The tax system has a negative effect on the companies’
financing costs in that the companies carry 100 percent of the
development costs, while the state keeps 78 percent of the revenues.
This is currently compensated for by the companies being entitled to
depreciate 130 percent of the invested amount, a so-called ‘uplift’,
which means that the net present value is as if the state had invested
together with the companies. This system works well for companies with
major petroleum revenues, but less so for smaller, independent companies
that need to obtain external financing for their projects.

Government and Development

Once commercially recoverable reserves have been discovered, the licensees must prepare and gain the authorities’ approval of a Plan for development and operation (PDO) before the development can start. An important part of the PDO work is to study potential positive and negative consequences of a development.

Read more

The Petroleum Act requires that a program for environmental impact assessment (KUP) is prepared, and that an impact assessment report (KUR) is enclosed with the development application. Both KUP and KUR will be distributed to stakeholders for consultation.

Developments of a certain scope, normally NOK 10 billion, require approval by The Storting, while the Government (the King in Council) can approve PDOs involving smaller investments.

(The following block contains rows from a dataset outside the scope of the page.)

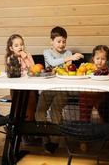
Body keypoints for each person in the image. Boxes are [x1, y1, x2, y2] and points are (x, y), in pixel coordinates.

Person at [35, 26, 83, 154]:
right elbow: (52, 62)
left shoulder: (68, 53)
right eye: (59, 41)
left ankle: (55, 141)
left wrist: (71, 60)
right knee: (40, 111)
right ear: (52, 41)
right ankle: (46, 139)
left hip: (62, 89)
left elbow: (68, 70)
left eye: (64, 41)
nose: (62, 44)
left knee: (55, 110)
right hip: (48, 88)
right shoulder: (47, 52)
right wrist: (70, 58)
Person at [79, 45, 109, 122]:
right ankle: (84, 127)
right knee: (84, 117)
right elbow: (80, 78)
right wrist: (82, 70)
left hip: (101, 96)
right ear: (93, 58)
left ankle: (106, 128)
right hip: (86, 95)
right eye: (97, 58)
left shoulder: (107, 71)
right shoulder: (87, 68)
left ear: (107, 60)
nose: (100, 61)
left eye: (103, 59)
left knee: (105, 116)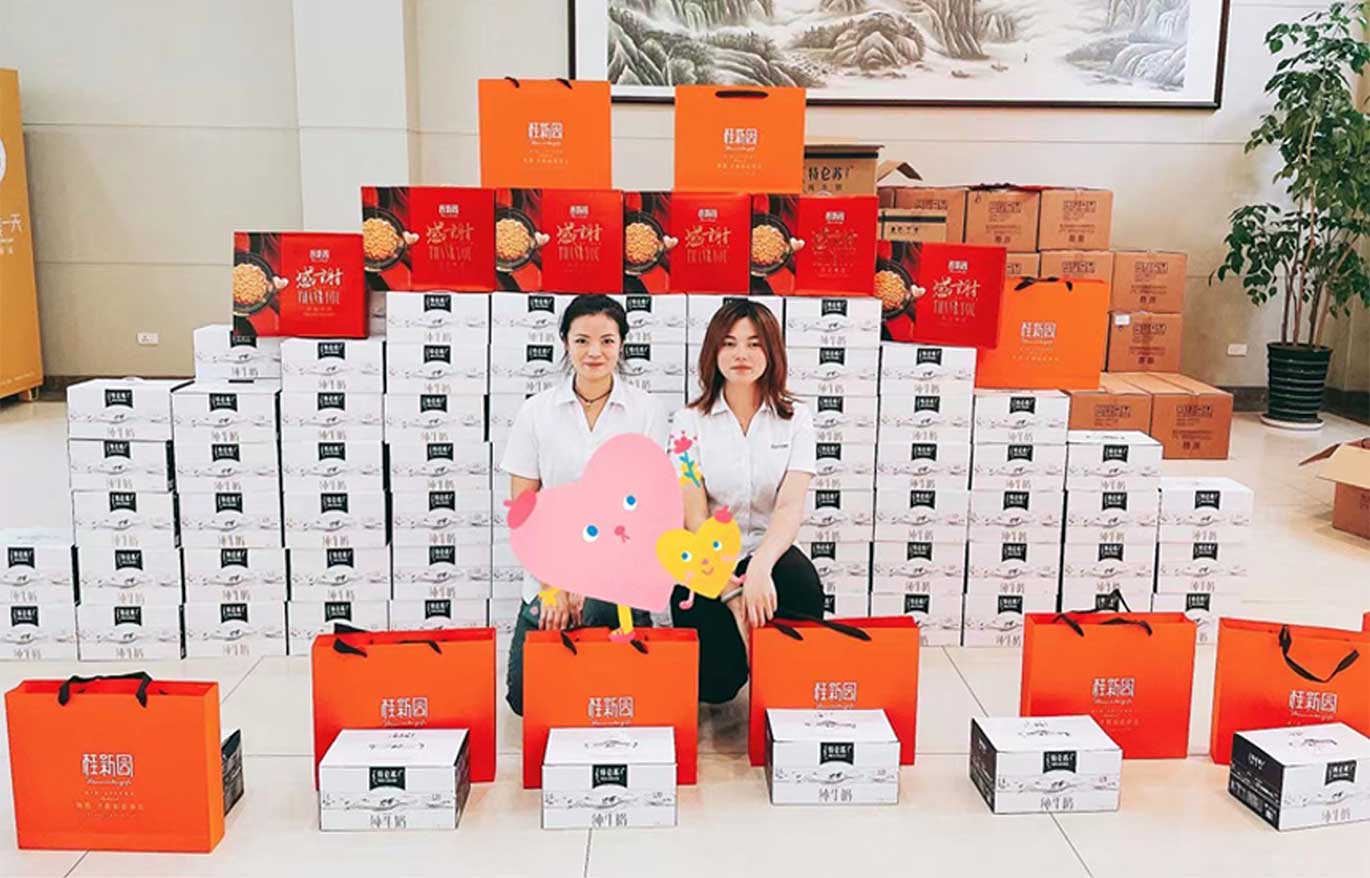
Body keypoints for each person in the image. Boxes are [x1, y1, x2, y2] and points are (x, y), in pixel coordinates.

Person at [500, 294, 668, 715]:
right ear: (565, 342)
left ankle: (605, 680)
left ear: (622, 344)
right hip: (549, 571)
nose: (595, 352)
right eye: (582, 340)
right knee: (524, 700)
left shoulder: (647, 412)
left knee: (598, 611)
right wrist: (553, 583)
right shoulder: (536, 412)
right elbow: (524, 509)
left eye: (607, 341)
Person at [667, 298, 824, 704]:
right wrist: (732, 593)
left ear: (772, 353)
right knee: (715, 687)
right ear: (713, 350)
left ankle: (782, 678)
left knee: (801, 584)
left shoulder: (797, 419)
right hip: (710, 556)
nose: (741, 355)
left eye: (754, 344)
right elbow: (694, 516)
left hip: (768, 551)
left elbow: (789, 506)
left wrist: (759, 568)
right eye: (730, 343)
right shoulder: (688, 422)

The Ministry of Petroleum and Energy will decide whether the applicant is allowed to enter into material contracts or start construction work before the PDO has been approved.

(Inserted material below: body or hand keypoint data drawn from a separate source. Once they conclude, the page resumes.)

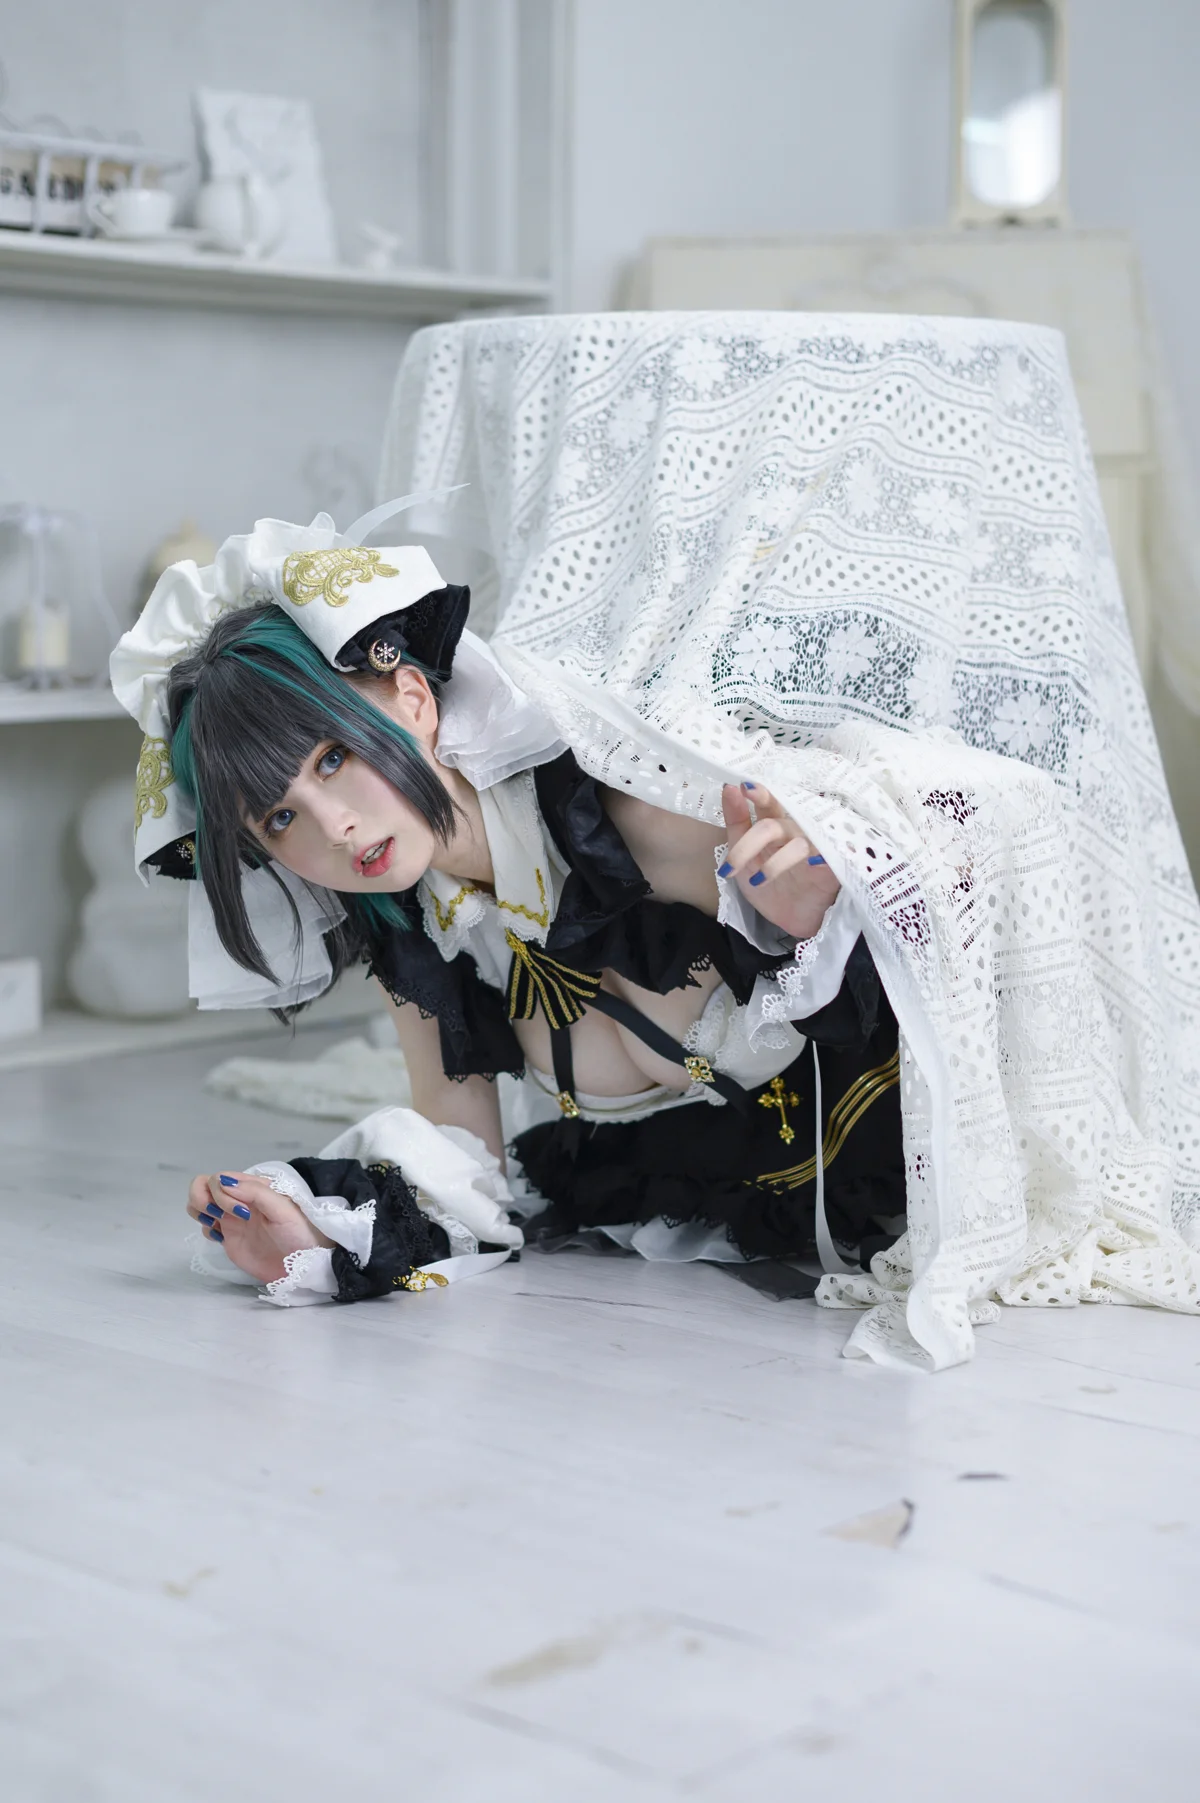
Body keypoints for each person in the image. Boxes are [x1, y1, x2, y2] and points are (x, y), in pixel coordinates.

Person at [111, 516, 904, 1309]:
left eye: (333, 758)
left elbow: (919, 942)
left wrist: (815, 923)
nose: (335, 827)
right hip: (697, 1238)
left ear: (413, 697)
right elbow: (465, 1162)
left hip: (891, 1159)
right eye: (280, 817)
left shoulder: (632, 814)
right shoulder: (420, 936)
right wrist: (322, 1236)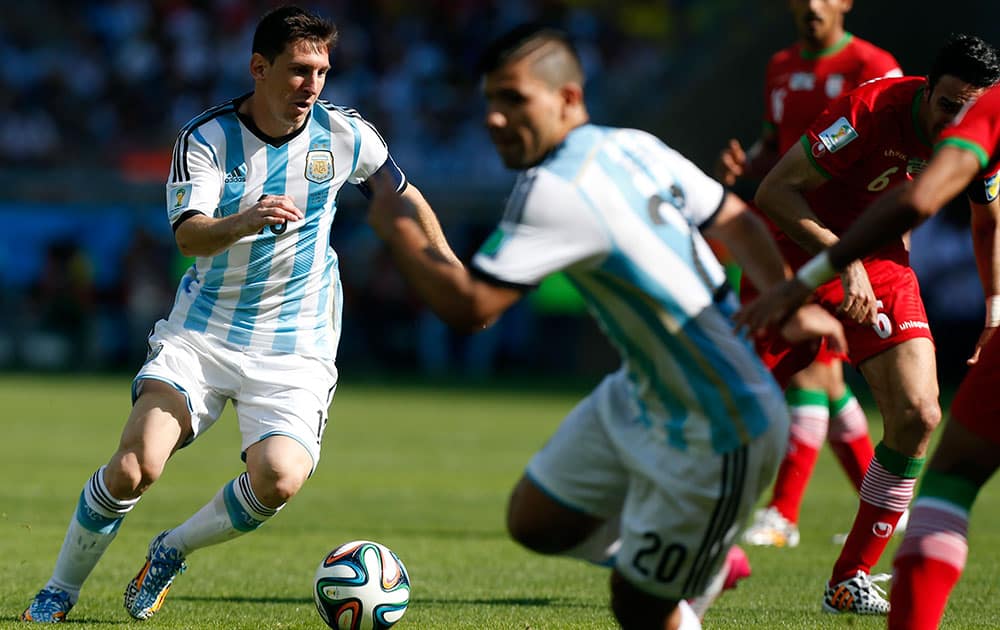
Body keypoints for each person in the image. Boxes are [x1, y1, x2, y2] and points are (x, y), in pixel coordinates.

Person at [367, 24, 846, 630]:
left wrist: (400, 231)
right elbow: (734, 218)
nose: (493, 118)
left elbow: (472, 309)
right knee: (534, 521)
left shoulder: (554, 189)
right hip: (643, 390)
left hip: (722, 423)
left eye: (514, 100)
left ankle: (693, 567)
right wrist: (784, 294)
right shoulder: (631, 144)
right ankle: (701, 563)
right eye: (489, 100)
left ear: (568, 98)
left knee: (639, 609)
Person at [20, 6, 454, 623]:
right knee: (133, 466)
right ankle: (61, 588)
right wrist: (244, 219)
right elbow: (189, 238)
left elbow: (403, 200)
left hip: (295, 345)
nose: (313, 85)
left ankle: (171, 549)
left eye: (322, 71)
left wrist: (454, 272)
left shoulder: (347, 134)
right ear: (259, 67)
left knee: (278, 479)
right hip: (203, 334)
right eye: (300, 70)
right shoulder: (205, 138)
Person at [744, 33, 1000, 615]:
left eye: (970, 108)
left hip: (880, 265)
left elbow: (988, 223)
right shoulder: (872, 108)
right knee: (739, 417)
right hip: (794, 257)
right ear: (926, 88)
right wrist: (844, 258)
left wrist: (995, 311)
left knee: (919, 414)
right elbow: (775, 191)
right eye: (947, 105)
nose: (956, 120)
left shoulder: (983, 130)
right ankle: (681, 543)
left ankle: (849, 577)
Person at [715, 0, 904, 549]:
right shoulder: (779, 65)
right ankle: (890, 512)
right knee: (825, 378)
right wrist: (745, 165)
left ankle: (783, 514)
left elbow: (898, 158)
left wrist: (877, 248)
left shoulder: (874, 65)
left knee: (807, 371)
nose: (812, 5)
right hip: (786, 235)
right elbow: (777, 148)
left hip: (844, 240)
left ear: (845, 2)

In the same way that a development plan for commercially recoverable reserves must be approved by the authorities, a Plan for installation and operation must be prepared for new pipeline systems.

Licensing Round

License rounds are very important to Aker BP and it is the most important way of gaining access to new areas. Since 1965, the authorities have completed 23 license rounds in new areas. In later years, such rounds have been conducted every other year, and most of the awarded areas are in the Norwegian Sea. In addition, the Norwegian authorities introduced rounds of awards in pre-defined areas (APA) in 2003. These license rounds include new call for applications for returned areas in mature areas of the continental shelf. APA rounds have been carried out annually since 2003. So far, the authorities have signaled that the APA scheme will be continued.

Read more

These rounds have been very important to the building of Aker BP’s license portfolio as they have given us access to extensive exploration areas in mature areas. The production licenses are awarded to a joint venture, which normally consists of several companies. The production license regulates the rights and obligations that the companies have in relation to the state. The partners in a license have joint responsibility for the commitments undertaken by the production license. Initially, the license is valid for a period of up to ten years. During this period, a pre-established work program will be completed in the form of geological and geophysical pre-studies and/or exploration drilling, plus environmental surveys in vulnerable areas.

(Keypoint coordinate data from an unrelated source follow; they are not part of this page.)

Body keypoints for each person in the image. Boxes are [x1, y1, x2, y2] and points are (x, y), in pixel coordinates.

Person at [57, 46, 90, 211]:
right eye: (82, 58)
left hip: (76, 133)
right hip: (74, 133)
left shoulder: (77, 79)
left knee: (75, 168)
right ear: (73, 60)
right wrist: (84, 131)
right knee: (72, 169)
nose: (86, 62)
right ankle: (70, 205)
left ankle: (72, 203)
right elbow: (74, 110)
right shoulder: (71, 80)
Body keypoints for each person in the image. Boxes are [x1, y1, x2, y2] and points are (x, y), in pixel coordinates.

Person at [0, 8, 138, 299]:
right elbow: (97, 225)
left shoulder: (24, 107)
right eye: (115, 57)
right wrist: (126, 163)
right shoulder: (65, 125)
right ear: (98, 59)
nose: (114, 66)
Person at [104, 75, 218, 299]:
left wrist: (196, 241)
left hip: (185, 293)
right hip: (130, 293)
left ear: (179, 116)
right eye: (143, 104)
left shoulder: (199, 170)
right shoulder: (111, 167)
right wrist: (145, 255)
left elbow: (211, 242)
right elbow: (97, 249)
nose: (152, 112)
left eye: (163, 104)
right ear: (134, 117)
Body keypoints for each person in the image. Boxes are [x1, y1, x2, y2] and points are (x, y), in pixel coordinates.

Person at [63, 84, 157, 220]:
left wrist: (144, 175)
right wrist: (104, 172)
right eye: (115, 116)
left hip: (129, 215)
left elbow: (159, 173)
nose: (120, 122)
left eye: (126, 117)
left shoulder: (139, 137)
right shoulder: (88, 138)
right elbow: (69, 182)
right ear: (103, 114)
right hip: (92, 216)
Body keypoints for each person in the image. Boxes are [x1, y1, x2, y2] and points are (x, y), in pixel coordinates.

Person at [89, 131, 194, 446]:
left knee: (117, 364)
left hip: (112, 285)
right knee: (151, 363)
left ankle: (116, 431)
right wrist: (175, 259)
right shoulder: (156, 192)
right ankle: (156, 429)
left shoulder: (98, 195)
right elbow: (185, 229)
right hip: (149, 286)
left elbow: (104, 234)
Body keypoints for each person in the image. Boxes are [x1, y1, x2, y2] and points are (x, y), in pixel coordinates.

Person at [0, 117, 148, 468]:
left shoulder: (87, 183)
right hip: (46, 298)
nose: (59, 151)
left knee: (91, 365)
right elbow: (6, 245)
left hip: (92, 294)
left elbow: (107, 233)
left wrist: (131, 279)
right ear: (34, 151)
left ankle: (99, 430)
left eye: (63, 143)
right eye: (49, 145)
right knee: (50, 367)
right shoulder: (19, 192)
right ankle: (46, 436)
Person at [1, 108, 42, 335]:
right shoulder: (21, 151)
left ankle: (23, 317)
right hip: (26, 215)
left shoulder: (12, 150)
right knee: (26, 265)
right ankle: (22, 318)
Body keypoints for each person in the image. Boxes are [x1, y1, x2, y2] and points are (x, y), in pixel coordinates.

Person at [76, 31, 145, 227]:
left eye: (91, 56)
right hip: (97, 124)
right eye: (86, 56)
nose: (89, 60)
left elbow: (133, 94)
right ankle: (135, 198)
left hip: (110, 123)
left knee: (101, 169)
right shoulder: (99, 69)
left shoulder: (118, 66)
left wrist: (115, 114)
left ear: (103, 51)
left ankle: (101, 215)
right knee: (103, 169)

When a production license has been awarded, the licensees must enter into a joint cooperation and accounting agreement, subject to conditions stipulated by the authorities. These agreements regulate many aspects of the relationship between the partners and the operator, and also the relationship with the authorities. The operator in each production license is appointed by the authorities, and this company is responsible for the day-to-day license operations.

The steering committee is the supreme authority in a production license. Each of the partners in the license is represented on the steering committee. The voting rules are normally designed so that a majority in terms of both interests and the number of votes is required for a decision to be valid. The way the voting rules work, an owner with an interest of more than 50 percent cannot adopt a proposal alone.

The licensees can buy, sell and swap license interests, but this is conditional on the approval of the Ministry of Petroleum and Energy, as well as by the Ministry of Finance in matters relating to tax.